Putin as No-Odysseus
Two years ago Vladimir Putin put his country on a voyage through a narrow strait between the multi-headed Scylla of thousands of Ukrainian drones and missiles and the Charybdis of Ukrainian minefields, cluster bombs, and anti-ship missiles and sea drones. He made a choice that seems to have swallowed the lives of hundreds of thousands of Russians sent into battle against the monster of modern warfare. And having made that choice that has decimated his army and war equipment and led to the exodus of more than one million young men as emigres, he continues to pilot his ship—or the ships the Ukrainians haven’t sunk— through that narrow strait of destruction and death.
That’s a between-a-rock-and-hard place decision that is affecting the Russian economy, Russian military prestige, and Russian lives. Odysseus was renowned for his wit and cleverness, both providing him with the skill to extricate himself from dangers. Putin seems to have neither as he continues to pilot his ship through perilous waters where even his borrowed North Korean soldiers are being lost to monsters of Ukrainian drones and Himars.

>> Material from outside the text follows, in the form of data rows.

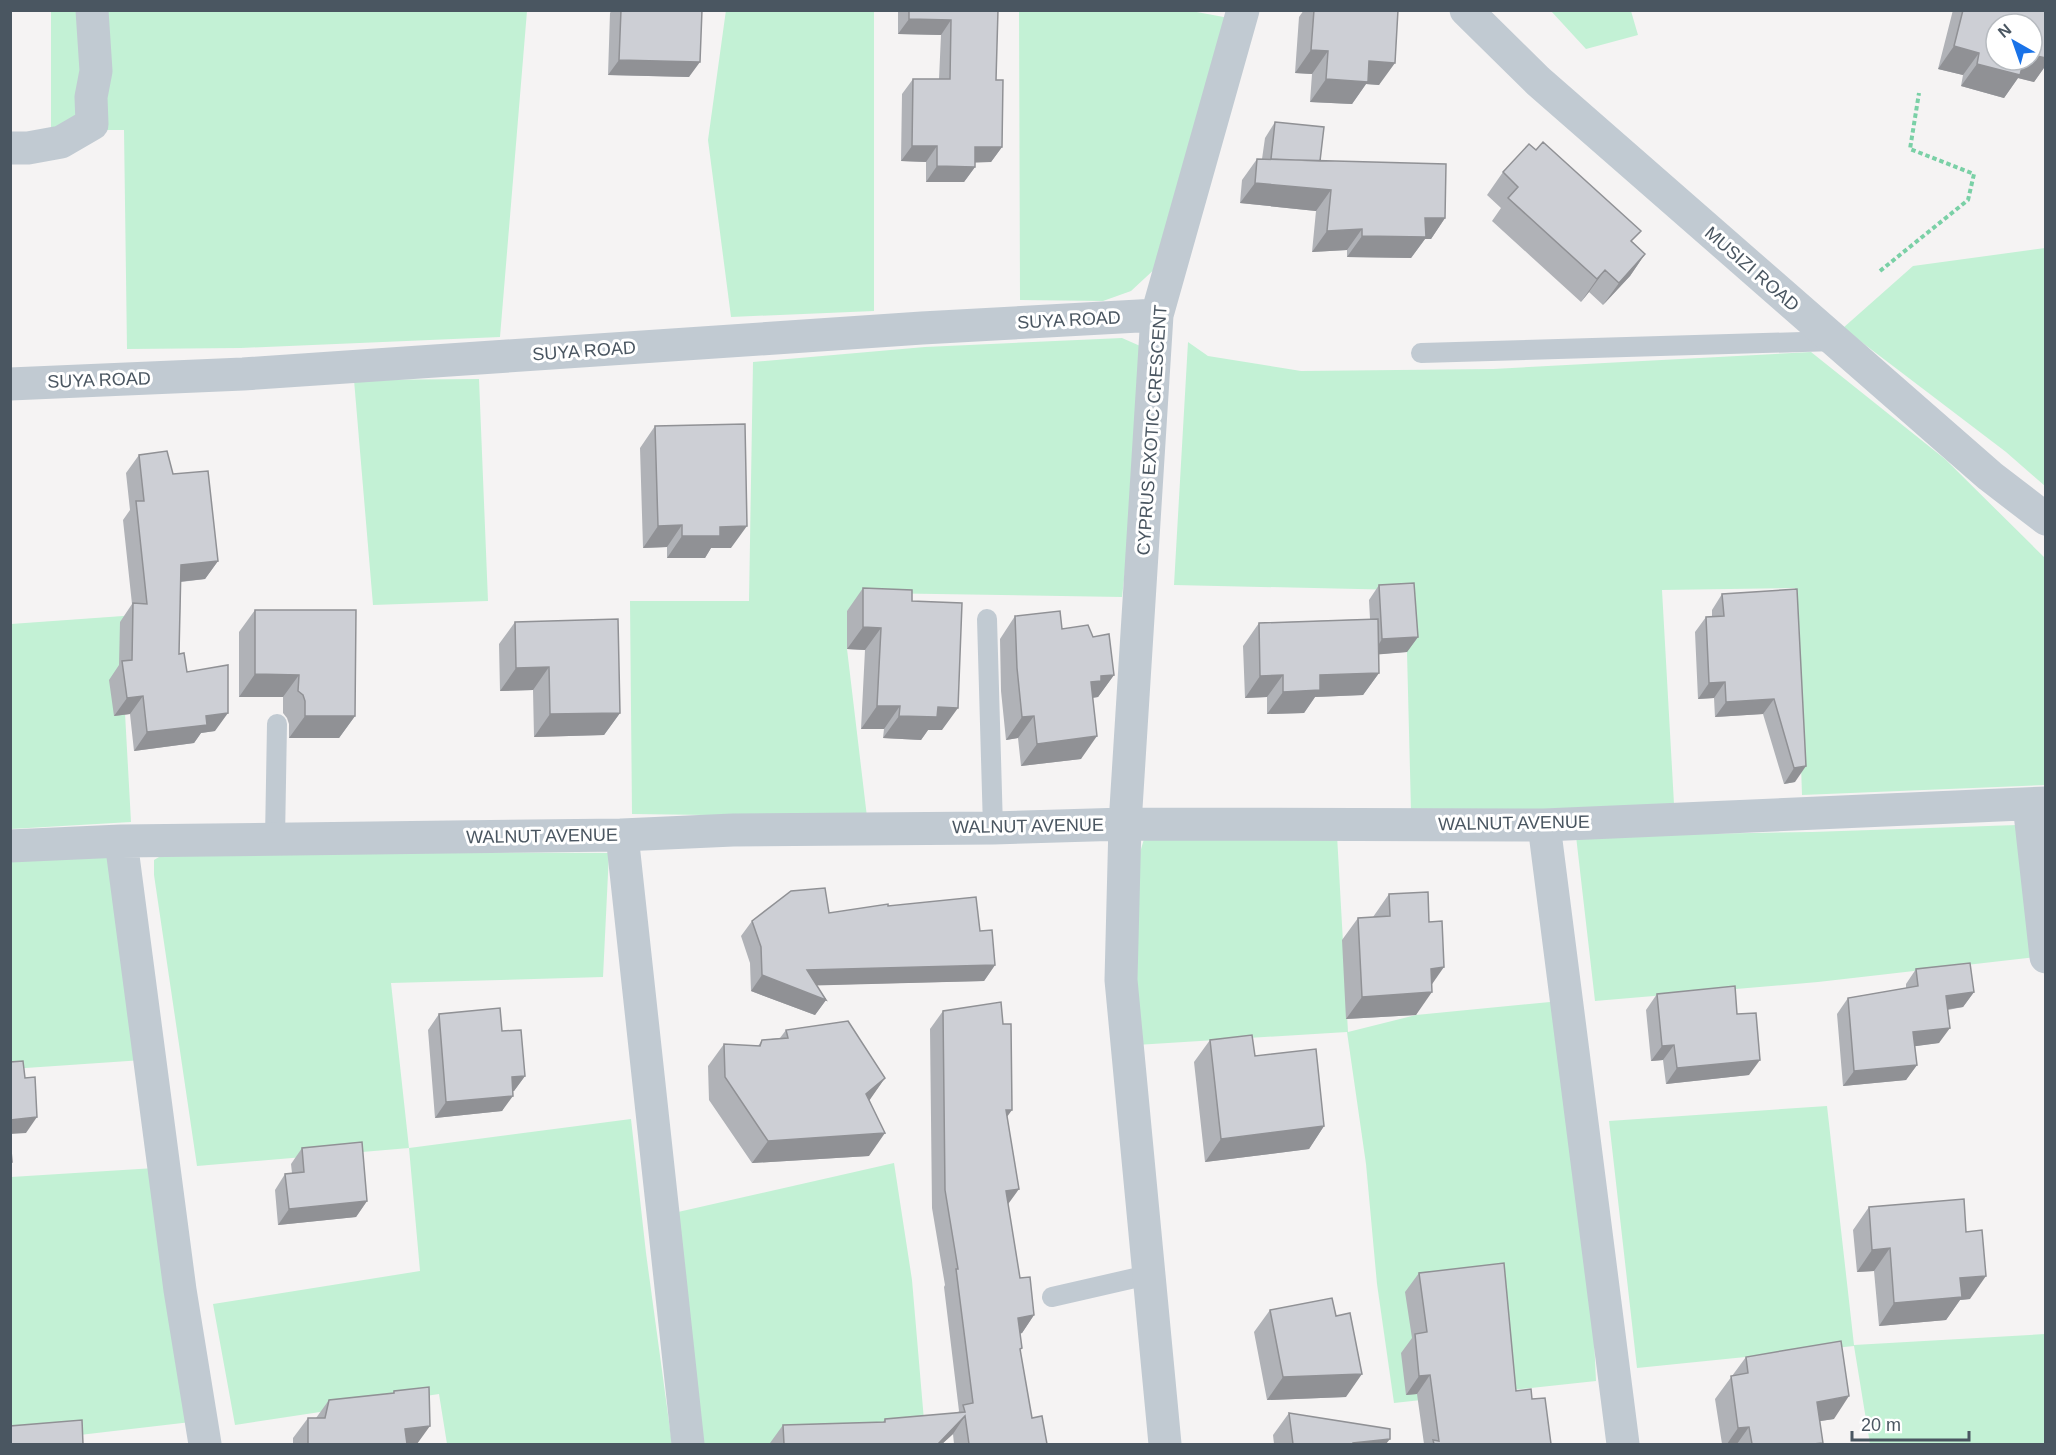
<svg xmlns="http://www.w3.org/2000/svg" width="2056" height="1455" viewBox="0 0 2056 1455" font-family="Helvetica,sans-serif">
	<rect width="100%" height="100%" fill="#f5f3f3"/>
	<path fill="#c3f1d5" d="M 726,10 L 874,11 L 874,311 L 731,317 L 708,140 Z
		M 1186,10 L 1229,18 L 1159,265 L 1131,291 L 1103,301 L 1020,300 L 1019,11 Z
		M 51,11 L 527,11 L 500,337 L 241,348 L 127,349 L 124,130 L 51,130 Z
		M 1551,11 L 1631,11 L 1638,35 L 1586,49 Z
		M 2045,248 L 2045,486 L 2006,452 L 1843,328 L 1913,266 Z
		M 1122,338 L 1147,349 L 1148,372 L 1122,597 L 871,593 L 847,611 L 847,649 L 867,817 L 632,814 L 630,601 L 749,601 L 753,362 L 925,347 Z
		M 1188,342 L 1208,356 L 1301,371 L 1493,369 L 1811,352 L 1945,459 L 2045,558 L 2045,785 L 1802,795 L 1795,588 L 1662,590 L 1674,804 L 1547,809 L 1411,811 L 1407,652 L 1402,590 L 1174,585 Z
		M 479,379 L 488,601 L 373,605 L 354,380 Z
		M 137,615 L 120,622 L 131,822 L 11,829 L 11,624 Z
		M 2017,825 L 2036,957 L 1818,982 L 1595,1001 L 1576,836 L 1812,832 Z
		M 1337,835 L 1348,1032 L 1416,1015 L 1571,1000 L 1585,1149 L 1596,1381 L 1394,1403 L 1377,1284 L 1366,1164 L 1347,1032 L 1136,1045 L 1139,856 L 1144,839 Z
		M 169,851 L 609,853 L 603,977 L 391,983 L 409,1148 L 631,1119 L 646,1253 L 672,1444 L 447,1444 L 439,1394 L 235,1425 L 213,1304 L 420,1271 L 409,1148 L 197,1166 L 154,875 L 154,860 Z
		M 116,852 L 143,1060 L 11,1069 L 10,857 Z
		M 1827,1106 L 1854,1345 L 2045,1334 L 2045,1444 L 1870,1444 L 1854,1346 L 1637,1368 L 1609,1121 Z
		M 894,1163 L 912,1280 L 926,1444 L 700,1444 L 678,1212 Z
		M 155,1168 L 191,1422 L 11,1443 L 11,1177 Z"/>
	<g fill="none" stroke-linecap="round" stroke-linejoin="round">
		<path stroke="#7ad0a6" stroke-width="4" stroke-dasharray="4.5 3" stroke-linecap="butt" d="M 1880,271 L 1968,200 L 1974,174 L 1910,149 L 1919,93"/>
		<path stroke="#c1cad2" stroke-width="20" d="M 1421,353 L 1835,341
			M 987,619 L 993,828
			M 275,839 L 277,724
			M 1052,1297 L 1148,1275"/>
		<path stroke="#c1cad2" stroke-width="33" d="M 1466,10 L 1538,81 L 1990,476 L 2046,519
			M 10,148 L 28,148 L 61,142 L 92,124 L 91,97 L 96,71 L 92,10
			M 10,384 L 243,374 L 922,328 L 1157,315
			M 2029,804 L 2046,957
			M 1544,825 L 1623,1444
			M 622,835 L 688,1444
			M 121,841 L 180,1290 L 205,1444
			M 10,846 L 121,841 L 622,835 L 733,830 L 993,828 L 1125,824 L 1544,825 L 2046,803
			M 1165,1444 L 1121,980 L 1125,824 L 1157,315 L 1243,10"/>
	</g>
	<path fill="#b0b2b7" d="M 612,10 L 702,10 L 689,77 L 608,75 L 610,13 Z
		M 898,10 L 998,10 L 996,80 L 1002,147 L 991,162 L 975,162 L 975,167 L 964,182 L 926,182 L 926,162 L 901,161 L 902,94 L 913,79 L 939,79 L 941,35 L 898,34 Z
		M 1304,10 L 1398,10 L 1379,85 L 1366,84 L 1352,104 L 1310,102 L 1312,74 L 1295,73 L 1299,17 Z
		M 1953,10 L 2046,10 L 2046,65 L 2034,82 L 2018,78 L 2004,98 L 1961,86 L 1963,75 L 1938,69 Z
		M 1275,122 L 1320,161 L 1445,218 L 1431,239 L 1425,239 L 1411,258 L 1347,257 L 1347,250 L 1312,252 L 1316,211 L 1240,203 L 1242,180 L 1257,159 L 1262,159 L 1265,138 Z
		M 1503,172 L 1633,242 L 1645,254 L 1630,276 L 1603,305 L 1589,292 L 1581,302 L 1492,221 L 1501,208 L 1487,195 Z
		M 655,426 L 731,548 L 711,548 L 705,558 L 667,558 L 667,547 L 643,548 L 640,448 Z
		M 139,455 L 173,474 L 218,561 L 205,579 L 181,582 L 179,654 L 187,672 L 215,731 L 201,733 L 194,743 L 134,751 L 130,714 L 114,716 L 109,680 L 119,665 L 120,622 L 132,604 L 123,520 L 130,510 L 126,473 Z
		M 1379,585 L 1418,637 L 1407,652 L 1379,654 L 1379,673 L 1363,695 L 1315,697 L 1304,713 L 1267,714 L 1267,697 L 1245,698 L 1243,646 L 1259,623 L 1370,619 L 1369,600 Z
		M 863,588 L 912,601 L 942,730 L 928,730 L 921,740 L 883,738 L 884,729 L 861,729 L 865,650 L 847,649 L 847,611 Z
		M 1797,589 L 1795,782 L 1784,784 L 1763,714 L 1715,717 L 1714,698 L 1698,699 L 1695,632 L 1706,617 L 1712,617 L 1712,610 L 1722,594 Z
		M 255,610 L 355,716 L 339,738 L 289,738 L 289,724 L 287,718 L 283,713 L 283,697 L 239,697 L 239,632 Z
		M 1015,616 L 1093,637 L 1114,675 L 1098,697 L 1093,698 L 1081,759 L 1021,766 L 1018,738 L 1006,740 L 1001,691 L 1000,639 Z
		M 515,622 L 620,713 L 604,735 L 534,737 L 533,690 L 500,691 L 499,644 Z
		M 1389,894 L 1432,984 L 1416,1015 L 1346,1019 L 1342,940 L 1358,918 L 1373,917 Z
		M 888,906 L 980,931 L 995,965 L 984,981 L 816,985 L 826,1000 L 815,1015 L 751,991 L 750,963 L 741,936 L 752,921 L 829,913 Z
		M 1916,969 L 1974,992 L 1963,1007 L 1948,1010 L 1939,1043 L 1915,1046 L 1917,1065 L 1906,1080 L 1843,1086 L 1837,1014 L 1848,998 L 1906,988 L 1906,984 Z
		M 1657,994 L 1737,1014 L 1749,1075 L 1666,1084 L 1663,1060 L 1651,1061 L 1646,1010 Z
		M 943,1011 L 1007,1117 L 1008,1204 L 1020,1278 L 1034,1315 L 1022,1333 L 1020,1334 L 1020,1351 L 1032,1418 L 1047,1444 L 954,1444 L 953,1434 L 942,1444 L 770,1444 L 770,1443 L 783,1425 L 883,1422 L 885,1419 L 958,1413 L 959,1411 L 944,1287 L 945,1285 L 932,1208 L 930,1029 Z
		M 439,1014 L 502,1031 L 525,1076 L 514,1091 L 513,1091 L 502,1111 L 435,1118 L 428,1030 Z
		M 786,1030 L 885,1078 L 869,1100 L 869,1156 L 752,1163 L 709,1100 L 708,1066 L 724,1044 L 758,1046 L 762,1040 L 780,1038 Z
		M 1210,1040 L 1255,1056 L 1324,1126 L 1309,1149 L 1205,1162 L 1194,1062 Z
		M 302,1148 L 367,1201 L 356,1217 L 278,1225 L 275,1190 L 285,1174 L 292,1173 L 291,1164 Z
		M 1869,1207 L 1970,1299 L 1960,1300 L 1946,1320 L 1879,1326 L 1874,1271 L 1857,1272 L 1853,1230 Z
		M 1419,1273 L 1516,1391 L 1532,1399 L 1551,1444 L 1424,1444 L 1417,1394 L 1406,1395 L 1401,1353 L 1412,1338 L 1405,1292 Z
		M 1270,1310 L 1336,1316 L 1346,1397 L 1267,1400 L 1254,1332 Z
		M 1746,1357 L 1834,1419 L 1820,1421 L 1822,1444 L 1722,1444 L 1715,1399 Z
		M 394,1391 L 417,1444 L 293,1444 L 293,1438 L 308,1418 L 316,1418 L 329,1400 L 392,1394 Z
		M 1289,1413 L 1386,1444 L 1274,1444 L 1273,1435 Z"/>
	<path fill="#909195" d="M 909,19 L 951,20 L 941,35 L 898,34 Z
		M 1954,46 L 1979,53 L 1963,75 L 1938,69 Z
		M 1311,50 L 1328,51 L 1312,74 L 1295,73 Z
		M 2046,50 L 2046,65 L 2034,82 L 2018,78 L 2004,98 L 1961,86 L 1977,64 L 2021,60 L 2032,60 L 2032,55 Z
		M 619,60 L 700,62 L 689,77 L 608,75 Z
		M 1369,61 L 1395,63 L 1379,85 L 1366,84 L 1352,104 L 1310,102 L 1326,79 Z
		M 912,146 L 937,146 L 926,162 L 901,161 Z
		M 975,147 L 1002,147 L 991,162 L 965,163 Z
		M 937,166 L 975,167 L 964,182 L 926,182 Z
		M 1255,183 L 1331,190 L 1316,211 L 1240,203 Z
		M 1425,218 L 1445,218 L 1431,239 L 1425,239 L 1411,258 L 1347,257 L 1362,236 Z
		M 1362,229 L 1347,250 L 1312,252 L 1327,231 Z
		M 1645,254 L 1630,276 L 1603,305 L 1619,283 Z
		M 1605,270 L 1589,292 L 1581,302 L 1597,279 Z
		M 682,525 L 667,547 L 643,548 L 658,526 Z
		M 747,526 L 731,548 L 711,548 L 705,558 L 667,558 L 682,536 L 720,527 Z
		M 218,561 L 205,579 L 168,583 L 181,565 Z
		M 863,627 L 881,628 L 865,650 L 847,649 Z
		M 1418,637 L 1407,652 L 1372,655 L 1382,639 Z
		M 549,667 L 533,690 L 500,691 L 516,668 Z
		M 1379,673 L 1363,695 L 1315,697 L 1304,713 L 1267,714 L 1283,692 L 1320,675 Z
		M 255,674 L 299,675 L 283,697 L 239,697 Z
		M 1114,675 L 1098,697 L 1090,698 L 1091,682 L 1101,676 Z
		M 1283,675 L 1267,697 L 1245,698 L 1260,676 Z
		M 1725,682 L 1714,698 L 1698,699 L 1709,683 Z
		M 143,696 L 130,714 L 114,716 L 127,698 Z
		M 1774,699 L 1763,714 L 1715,717 L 1726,702 Z
		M 877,706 L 900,706 L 884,729 L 861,729 Z
		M 938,707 L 958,708 L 942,730 L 928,730 L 921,740 L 883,738 L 899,716 Z
		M 228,713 L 215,731 L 201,733 L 194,743 L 134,751 L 147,732 L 206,716 Z
		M 620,713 L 604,735 L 534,737 L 550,714 Z
		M 305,716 L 355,716 L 339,738 L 289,738 Z
		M 1034,716 L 1018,738 L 1006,740 L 1022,717 Z
		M 1097,736 L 1081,759 L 1021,766 L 1037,744 Z
		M 1806,766 L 1795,782 L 1784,784 L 1794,768 Z
		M 995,965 L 984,981 L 796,986 L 807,970 Z
		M 1444,967 L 1428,990 L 1431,969 Z
		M 762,975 L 826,1000 L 815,1015 L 751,991 Z
		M 1432,992 L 1416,1015 L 1346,1019 L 1362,997 Z
		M 1974,992 L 1963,1007 L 1935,1011 L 1946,996 Z
		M 1950,1028 L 1939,1043 L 1902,1048 L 1913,1032 Z
		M 1674,1045 L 1663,1060 L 1651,1061 L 1662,1046 Z
		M 1760,1060 L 1749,1075 L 1666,1084 L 1677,1068 Z
		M 1917,1065 L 1906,1080 L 1843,1086 L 1854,1071 Z
		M 525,1076 L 514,1091 L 501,1092 L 512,1077 Z
		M 885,1078 L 869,1101 L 866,1094 Z
		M 513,1096 L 502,1111 L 435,1118 L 446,1102 Z
		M 1006,1110 L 1012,1110 L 999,1128 Z
		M 37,1117 L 26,1133 L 10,1134 L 10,1120 Z
		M 1324,1126 L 1309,1149 L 1205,1162 L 1221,1139 Z
		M 885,1133 L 869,1156 L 752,1163 L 768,1141 Z
		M 1019,1189 L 1006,1207 L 1006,1191 Z
		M 367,1201 L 356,1217 L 278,1225 L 289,1209 Z
		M 1890,1248 L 1874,1271 L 1857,1272 L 1872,1250 Z
		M 1986,1276 L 1970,1299 L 1960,1300 L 1946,1320 L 1879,1326 L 1894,1303 L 1960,1278 Z
		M 1034,1315 L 1022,1333 L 1005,1336 L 1018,1318 Z
		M 1362,1374 L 1346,1397 L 1267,1400 L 1283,1377 Z
		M 1430,1375 L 1417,1394 L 1406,1395 L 1419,1376 Z
		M 1849,1396 L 1834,1419 L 1801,1424 L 1817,1402 Z
		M 965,1416 L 953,1434 L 942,1444 L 938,1444 Z
		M 430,1426 L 417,1444 L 393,1444 L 405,1429 Z
		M 1749,1427 L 1737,1444 L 1727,1444 L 1738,1428 Z
		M 1390,1439 L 1386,1444 L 1351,1444 L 1353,1443 Z"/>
	<path fill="#cdcfd5" stroke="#909195" stroke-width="1.5" d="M 621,10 L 702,10 L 700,62 L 619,60 Z
		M 909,10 L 998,10 L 996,80 L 1003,80 L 1002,147 L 975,147 L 975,167 L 937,166 L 937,146 L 912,146 L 913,79 L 950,79 L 951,20 L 909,19 Z
		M 1314,10 L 1398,10 L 1395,63 L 1369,61 L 1368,82 L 1326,79 L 1328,51 L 1311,50 Z
		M 1963,10 L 2046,10 L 2046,58 L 2032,55 L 2032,24 L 1996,24 L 1996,60 L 2024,60 L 2020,75 L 1977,64 L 1979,53 L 1954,46 Z
		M 1275,122 L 1324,127 L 1320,161 L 1271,159 Z
		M 1543,142 L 1641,231 L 1631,241 L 1645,254 L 1619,283 L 1605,270 L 1597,279 L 1508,198 L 1518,187 L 1503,172 L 1529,144 L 1536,150 Z
		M 1257,159 L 1446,164 L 1445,218 L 1425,218 L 1426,237 L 1362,236 L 1362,229 L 1327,231 L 1331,190 L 1255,183 Z
		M 745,424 L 747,526 L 720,527 L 720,536 L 682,536 L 682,525 L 658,526 L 655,426 Z
		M 167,451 L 173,474 L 208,471 L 218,561 L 181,565 L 179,654 L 184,653 L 187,672 L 228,665 L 228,713 L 206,716 L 207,725 L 147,732 L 143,696 L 127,698 L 122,661 L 132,660 L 133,603 L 147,604 L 136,501 L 144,501 L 139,455 Z
		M 1414,583 L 1418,637 L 1382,639 L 1379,585 Z
		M 863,588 L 912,590 L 912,601 L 962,603 L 958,708 L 938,707 L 937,717 L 899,716 L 900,706 L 877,706 L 881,628 L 863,627 Z
		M 1797,589 L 1806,766 L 1794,768 L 1774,699 L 1726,702 L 1725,682 L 1709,683 L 1706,617 L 1724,616 L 1722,594 Z
		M 255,610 L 356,610 L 355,716 L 305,716 L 305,701 L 303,695 L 298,691 L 299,675 L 255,674 Z
		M 1060,611 L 1062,629 L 1088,625 L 1093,637 L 1109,634 L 1114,675 L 1101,676 L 1101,681 L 1091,682 L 1097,736 L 1037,744 L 1034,716 L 1022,717 L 1017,668 L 1015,616 Z
		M 618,619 L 620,713 L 550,714 L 549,667 L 516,668 L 515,622 Z
		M 1378,619 L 1379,673 L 1320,675 L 1320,690 L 1283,692 L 1283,675 L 1260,676 L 1259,623 Z
		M 825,888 L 829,913 L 888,904 L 888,906 L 976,897 L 980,931 L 992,930 L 995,965 L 807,970 L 826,1000 L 762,975 L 761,947 L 752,921 L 791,891 Z
		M 1428,892 L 1429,922 L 1442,921 L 1444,967 L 1431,969 L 1432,992 L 1362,997 L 1358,918 L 1390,916 L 1389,894 Z
		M 1970,963 L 1974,992 L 1946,996 L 1950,1028 L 1913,1032 L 1917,1065 L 1854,1071 L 1848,998 L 1918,986 L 1916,969 Z
		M 1735,986 L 1737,1014 L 1756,1013 L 1760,1060 L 1677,1068 L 1674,1045 L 1662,1046 L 1657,994 Z
		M 1001,1002 L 1003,1024 L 1011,1024 L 1012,1110 L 1006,1110 L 1019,1189 L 1006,1191 L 1020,1278 L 1030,1277 L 1034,1315 L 1018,1318 L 1022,1348 L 1020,1349 L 1032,1418 L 1042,1416 L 1047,1444 L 969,1444 L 965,1416 L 938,1444 L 784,1444 L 783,1425 L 885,1422 L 885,1419 L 965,1412 L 963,1405 L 973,1403 L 956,1269 L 958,1269 L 945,1190 L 943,1011 Z
		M 500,1008 L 502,1031 L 521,1030 L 525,1076 L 512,1077 L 513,1096 L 446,1102 L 439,1014 Z
		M 848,1021 L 885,1078 L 866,1094 L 885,1133 L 768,1141 L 725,1077 L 724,1044 L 760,1046 L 762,1040 L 788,1038 L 786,1030 Z
		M 1252,1035 L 1255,1056 L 1316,1049 L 1324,1126 L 1221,1139 L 1210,1040 Z
		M 23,1061 L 25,1078 L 35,1077 L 37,1117 L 10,1120 L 10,1062 Z
		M 10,1139 L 12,1162 L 10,1162 Z
		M 362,1142 L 367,1201 L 289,1209 L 285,1174 L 304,1172 L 302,1148 Z
		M 1964,1199 L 1966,1232 L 1982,1230 L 1986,1276 L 1960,1278 L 1962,1297 L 1894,1303 L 1890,1248 L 1872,1250 L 1869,1207 Z
		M 1504,1263 L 1516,1391 L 1531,1389 L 1532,1399 L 1545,1398 L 1551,1444 L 1434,1444 L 1433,1440 L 1439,1441 L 1430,1375 L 1419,1376 L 1415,1334 L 1427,1332 L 1419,1273 Z
		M 1332,1298 L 1336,1316 L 1350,1313 L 1362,1374 L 1283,1377 L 1270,1310 Z
		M 1841,1341 L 1849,1396 L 1817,1402 L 1823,1443 L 1813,1444 L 1752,1444 L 1749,1427 L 1738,1428 L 1731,1376 L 1748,1373 L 1746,1357 Z
		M 429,1387 L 430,1426 L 405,1429 L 407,1444 L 308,1444 L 308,1418 L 325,1418 L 329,1400 L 394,1393 L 394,1391 Z
		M 1289,1413 L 1390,1429 L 1390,1439 L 1353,1443 L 1353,1444 L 1293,1444 Z
		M 82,1420 L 83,1444 L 11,1444 L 10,1426 Z"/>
	<g text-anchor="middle" stroke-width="6" stroke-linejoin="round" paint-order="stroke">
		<g font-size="18" fill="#4a5661" stroke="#fff">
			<text transform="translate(1752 269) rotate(41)" y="6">MUSIZI ROAD</text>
			<text transform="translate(1069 320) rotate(-3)" y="6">SUYA ROAD</text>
			<text transform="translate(584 351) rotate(-4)" y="6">SUYA ROAD</text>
			<text transform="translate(99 380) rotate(-2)" y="6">SUYA ROAD</text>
			<text transform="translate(1152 430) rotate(-86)" y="6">CYPRUS EXOTIC CRESCENT</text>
			<text transform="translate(1514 823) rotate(-1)" y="6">WALNUT AVENUE</text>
			<text transform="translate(1028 826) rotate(-1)" y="6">WALNUT AVENUE</text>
			<text transform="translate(542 836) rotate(-1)" y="6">WALNUT AVENUE</text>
		</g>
	</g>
	<rect width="2056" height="1455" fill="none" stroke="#4a5661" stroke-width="24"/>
	<g transform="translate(2014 42) rotate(320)"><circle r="28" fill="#ffffff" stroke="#b7bbc0" stroke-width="1.5"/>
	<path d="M0-4.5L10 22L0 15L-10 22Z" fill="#1a73e8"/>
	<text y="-9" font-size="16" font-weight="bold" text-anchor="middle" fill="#4a5661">N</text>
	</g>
	<path d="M1852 1431v9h117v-9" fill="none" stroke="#4a5661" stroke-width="3"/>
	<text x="1861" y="1431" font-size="18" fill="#4a5661" stroke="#ffffff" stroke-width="4.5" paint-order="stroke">20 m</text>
</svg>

Nevertheless, Putin does have his Odysseus side. He’s killed off many of his detractors and rivals, though not in personal combat like Odysseus facing Penelope’s suitors, but by poisonings and strange coincidental falls from windows in multi-floor buildings. Putin can cleverly claim that nobody was responsible, but the deaths occurred undeniably.
Biden as No-Odysseus
Nothing in his term contrasts Biden and Odysseus more than the withdrawal from Afghanistan. The clever Odysseus conquered Troy with the ruse of the wooden horse. Biden had no clever plan to extricate America from Afghanistan to end the war, eschewing Trump’s threat to the Taliban—and to the Taliban leader’s very person and family—as a way to a peaceful withdrawal that retained an American presence and control of Bagram Air Base.
As of this writing, Biden is still in ostensible control of the ship of state, where he has allowed a many-headed Scylla to enter as masses of migrants numbering in the millions threatening to capsize local economies like NYC, which has had to spend billions of dollars on migrants devouring, Scylla-like, local resources. It’s a monster Biden chose to sail near, ignoring warnings by any and all Circes. Biden can claim that no one has been responsible--well maybe climate change-- and in fact, he would be right, because no one in his administration claims responsibility for the cartels' expansion, the drug deaths, the sex trafficking, the rapes, and murders by illegals.
Almost at the end of his voyage, he feels free to jeopardize his remaining crew and passengers with last-minute decisions. Oh! Well. We know that soon he will return home to Delaware fast asleep, transported just like the sleeping Odysseus the Phaeacians returned to Ithaca after a nightmare time away from home.